Saved entries:
BEGIN
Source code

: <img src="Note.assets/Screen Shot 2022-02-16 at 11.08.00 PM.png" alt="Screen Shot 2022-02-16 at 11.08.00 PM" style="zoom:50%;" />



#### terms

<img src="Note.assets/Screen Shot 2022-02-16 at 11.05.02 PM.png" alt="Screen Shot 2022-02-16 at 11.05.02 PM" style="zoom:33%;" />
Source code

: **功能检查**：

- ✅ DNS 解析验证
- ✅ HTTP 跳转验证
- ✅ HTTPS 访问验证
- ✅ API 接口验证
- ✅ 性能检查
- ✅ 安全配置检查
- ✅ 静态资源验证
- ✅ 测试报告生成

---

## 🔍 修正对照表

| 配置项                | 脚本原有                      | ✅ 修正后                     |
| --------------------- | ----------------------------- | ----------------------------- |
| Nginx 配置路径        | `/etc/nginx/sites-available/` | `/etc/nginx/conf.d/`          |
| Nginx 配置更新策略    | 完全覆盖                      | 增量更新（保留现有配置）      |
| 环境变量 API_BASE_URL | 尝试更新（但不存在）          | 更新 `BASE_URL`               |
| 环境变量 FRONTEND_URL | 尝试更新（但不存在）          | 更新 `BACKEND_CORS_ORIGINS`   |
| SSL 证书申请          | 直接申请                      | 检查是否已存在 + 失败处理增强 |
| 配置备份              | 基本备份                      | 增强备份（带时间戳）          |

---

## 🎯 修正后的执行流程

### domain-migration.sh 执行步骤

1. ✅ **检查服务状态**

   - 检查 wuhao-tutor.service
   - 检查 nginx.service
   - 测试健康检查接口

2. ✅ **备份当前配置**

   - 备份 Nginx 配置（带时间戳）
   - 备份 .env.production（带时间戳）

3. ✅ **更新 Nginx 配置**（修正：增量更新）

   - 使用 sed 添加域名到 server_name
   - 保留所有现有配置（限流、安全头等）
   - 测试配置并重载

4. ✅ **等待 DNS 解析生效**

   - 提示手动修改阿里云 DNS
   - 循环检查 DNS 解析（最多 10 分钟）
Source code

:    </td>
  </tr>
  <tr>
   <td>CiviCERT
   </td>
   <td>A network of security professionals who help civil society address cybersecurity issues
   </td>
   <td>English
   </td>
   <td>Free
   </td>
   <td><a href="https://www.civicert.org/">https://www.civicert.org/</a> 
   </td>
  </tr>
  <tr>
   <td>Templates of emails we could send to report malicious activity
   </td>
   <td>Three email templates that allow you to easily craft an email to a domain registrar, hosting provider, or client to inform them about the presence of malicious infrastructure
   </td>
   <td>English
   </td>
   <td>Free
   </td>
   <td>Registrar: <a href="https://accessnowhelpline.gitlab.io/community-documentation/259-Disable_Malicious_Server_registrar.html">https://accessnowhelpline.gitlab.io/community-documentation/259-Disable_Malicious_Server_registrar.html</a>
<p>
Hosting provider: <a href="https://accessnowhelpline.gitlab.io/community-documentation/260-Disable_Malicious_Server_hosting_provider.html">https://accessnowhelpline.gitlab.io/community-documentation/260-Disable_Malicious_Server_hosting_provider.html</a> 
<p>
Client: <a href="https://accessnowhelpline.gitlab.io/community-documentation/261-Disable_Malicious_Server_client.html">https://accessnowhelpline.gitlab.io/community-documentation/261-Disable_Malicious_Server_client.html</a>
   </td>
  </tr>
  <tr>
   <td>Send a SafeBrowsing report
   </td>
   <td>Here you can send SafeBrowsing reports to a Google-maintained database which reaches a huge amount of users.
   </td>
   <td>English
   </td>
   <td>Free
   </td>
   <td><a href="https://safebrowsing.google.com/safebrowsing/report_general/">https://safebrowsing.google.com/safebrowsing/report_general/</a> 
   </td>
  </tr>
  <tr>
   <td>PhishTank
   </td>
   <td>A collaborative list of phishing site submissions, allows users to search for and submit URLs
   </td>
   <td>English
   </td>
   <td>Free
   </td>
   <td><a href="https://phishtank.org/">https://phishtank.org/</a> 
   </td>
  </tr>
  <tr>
END
__EXERCISE OBJECTIVE__. Search the records for the string "Screen", and copy every line that holds it.

__ANSWER__.
: <img src="Note.assets/Screen Shot 2022-02-16 at 11.08.00 PM.png" alt="Screen Shot 2022-02-16 at 11.08.00 PM" style="zoom:50%;" />
<img src="Note.assets/Screen Shot 2022-02-16 at 11.05.02 PM.png" alt="Screen Shot 2022-02-16 at 11.05.02 PM" style="zoom:33%;" />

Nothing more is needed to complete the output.